1 The Story of Hedgehog Coaching
Updated: Jan 15
He looks like an angel doesn't he? Indoors he is, but outdoors...
I started working full time with dogs over 25 years ago, at the age of sixteen, in a boarding kennel and grooming parlour, where we also had a contract to mind the local police dogs. Working with dogs was always my destiny, I grew up with them and making a living alongside dogs and their owners always feels a privilege.
The other dog owners look down their noses at you, 'You can't even get your dog under control,' they're thinking. You feel the shame cover you like a black cloud and the rest of the walk you're even more anxious and vigilant. You hate that you can't relax, that you have to run from people you wish you could stop and chat to.
I don’t know what came first, the name or the nature, but Hedgehog was one of the prickliest dogs I ever handled and his life and that of his owners was filled with stress and tension, hyper-vigilance, tears and disappointment. That’s why I have dedicated this doggy website to him and all dogs and owners who relate to his story. I hope my studies and experiences may bring help and hope to others.
I came to know Hedgehog when I started taking on dog walking customers independently. Because, due to the long waiting list, I did not have a licence for walking large groups of dogs in public, I advertised myself to walk dogs individually. Of course in doing so I attracted all the owners with so-called “difficult” dogs who weren’t accepted with the group dog walkers because of their problematic behaviours, such as poor recall or anti-social tendencies.
When I got to know them, I remember thinking how hugely Hedgehog and his owner contrasted with the happy, relaxed dogs that I grew up with and that I had interacted with in my work by and large, apart from the police dogs who are not pets and require different handling.
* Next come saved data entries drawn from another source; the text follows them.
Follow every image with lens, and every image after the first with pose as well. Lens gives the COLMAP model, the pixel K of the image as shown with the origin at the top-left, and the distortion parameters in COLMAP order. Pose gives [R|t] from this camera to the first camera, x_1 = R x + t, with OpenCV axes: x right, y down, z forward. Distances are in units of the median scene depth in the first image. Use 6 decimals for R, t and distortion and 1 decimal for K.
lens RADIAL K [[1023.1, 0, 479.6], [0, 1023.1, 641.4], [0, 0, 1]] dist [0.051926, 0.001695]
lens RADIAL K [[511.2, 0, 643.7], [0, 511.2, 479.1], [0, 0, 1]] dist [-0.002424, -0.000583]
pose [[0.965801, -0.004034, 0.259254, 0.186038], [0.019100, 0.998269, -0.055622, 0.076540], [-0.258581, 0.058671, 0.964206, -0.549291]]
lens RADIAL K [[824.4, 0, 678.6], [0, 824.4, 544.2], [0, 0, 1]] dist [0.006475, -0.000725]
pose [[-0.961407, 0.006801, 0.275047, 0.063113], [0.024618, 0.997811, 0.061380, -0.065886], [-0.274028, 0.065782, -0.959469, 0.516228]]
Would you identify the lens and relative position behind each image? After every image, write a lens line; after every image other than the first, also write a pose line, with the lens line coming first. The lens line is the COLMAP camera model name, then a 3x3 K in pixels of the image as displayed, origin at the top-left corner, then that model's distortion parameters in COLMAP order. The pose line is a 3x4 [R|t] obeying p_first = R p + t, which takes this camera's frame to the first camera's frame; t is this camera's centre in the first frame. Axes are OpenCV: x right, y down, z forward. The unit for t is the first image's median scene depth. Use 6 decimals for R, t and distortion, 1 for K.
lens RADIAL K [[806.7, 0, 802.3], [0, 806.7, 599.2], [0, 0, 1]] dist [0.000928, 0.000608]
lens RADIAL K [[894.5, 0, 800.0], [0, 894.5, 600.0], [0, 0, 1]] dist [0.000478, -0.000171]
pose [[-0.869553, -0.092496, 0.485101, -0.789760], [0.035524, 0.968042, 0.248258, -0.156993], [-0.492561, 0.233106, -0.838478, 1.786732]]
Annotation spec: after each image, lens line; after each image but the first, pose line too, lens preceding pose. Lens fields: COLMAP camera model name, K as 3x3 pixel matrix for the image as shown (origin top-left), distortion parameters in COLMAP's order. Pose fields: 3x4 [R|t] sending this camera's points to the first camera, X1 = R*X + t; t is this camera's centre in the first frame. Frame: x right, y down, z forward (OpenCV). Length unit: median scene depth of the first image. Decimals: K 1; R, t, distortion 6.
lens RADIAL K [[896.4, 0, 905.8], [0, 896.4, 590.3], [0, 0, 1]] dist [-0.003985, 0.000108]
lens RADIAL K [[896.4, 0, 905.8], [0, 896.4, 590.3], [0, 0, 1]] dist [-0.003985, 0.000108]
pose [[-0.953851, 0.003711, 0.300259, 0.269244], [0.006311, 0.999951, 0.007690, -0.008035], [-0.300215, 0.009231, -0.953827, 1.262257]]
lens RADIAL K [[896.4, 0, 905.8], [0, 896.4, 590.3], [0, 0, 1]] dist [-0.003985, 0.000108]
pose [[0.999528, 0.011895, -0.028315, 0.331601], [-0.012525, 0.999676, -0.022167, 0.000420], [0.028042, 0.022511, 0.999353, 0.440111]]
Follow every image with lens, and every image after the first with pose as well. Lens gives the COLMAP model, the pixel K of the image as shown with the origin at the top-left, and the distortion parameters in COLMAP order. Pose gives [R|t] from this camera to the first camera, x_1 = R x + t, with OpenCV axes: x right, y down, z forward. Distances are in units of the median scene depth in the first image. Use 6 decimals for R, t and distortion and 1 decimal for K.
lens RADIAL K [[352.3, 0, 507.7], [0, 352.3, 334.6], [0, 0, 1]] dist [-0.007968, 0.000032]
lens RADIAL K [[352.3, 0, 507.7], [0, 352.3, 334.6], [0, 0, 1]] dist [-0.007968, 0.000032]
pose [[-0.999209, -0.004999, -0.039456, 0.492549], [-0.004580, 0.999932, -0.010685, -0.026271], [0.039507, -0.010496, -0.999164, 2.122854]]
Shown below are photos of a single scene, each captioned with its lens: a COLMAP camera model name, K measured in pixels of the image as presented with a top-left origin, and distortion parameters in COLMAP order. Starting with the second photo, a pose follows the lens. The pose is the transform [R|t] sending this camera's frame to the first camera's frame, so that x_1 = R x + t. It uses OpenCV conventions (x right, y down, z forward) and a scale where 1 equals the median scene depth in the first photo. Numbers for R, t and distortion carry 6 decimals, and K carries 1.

Hedgehog seemed to me to defeat the whole purpose of having a companion dog, a dream for so many. His owner had suffered a personal tragedy and had had a nervous breakdown shortly after taking him on and perhaps therefore failed to give him the necessary puppy socialisation, but there are many reasons why dogs "act up" in public, it can also be due to a trauma that occurred later in the dog's life and neither is it only specific to rescue dogs.
Hedgehog lived in a very built up neighbourhood and to boot a street that led directly to the entrance of the local park. From the moment they stepped out of their front door there were many dog walkers passing by, no matter the hour, and families with young children, skates, skateboards, bicycles, pushchairs. Added to this, there were many cats resident on their street and at the top of their road a school, a busy shopping centre with much traffic, hustle and bustle and market stalls.
For an unsocialised and frightened dog it couldn’t have been a less suitable location and it proved a nightmare. Hedgehog habitually barked loudly and lunged, snarled and bit, reacted towards children, animals, adults, traffic, spinning in circles and gnashing his jaws. He was a large, powerful dog and he had bitten his owner numerous times, redirecting his ever increasing fear and frustration at her legs as she struggled to hold on to his lead and she was terrified he would bite someone else.
Still in Training
Hedgehog is the main reason I began to further my studies. It's my intention to document Hedgehog’s full story and the recovery stories of others like him, since more and more people came to me with their “difficult” dogs, who had often tried numerous trainers to no avail, and also in my own experience I did not feel equipped to help. I realised that a very deep scientific understanding is required, paired with patience, compassion and positive methods, to begin to rehabilitate dogs like Hedgehog, also to prevent further damage or trauma occurring. There are many dogs suffering because they are not being correctly understood and their communications are going unheeded.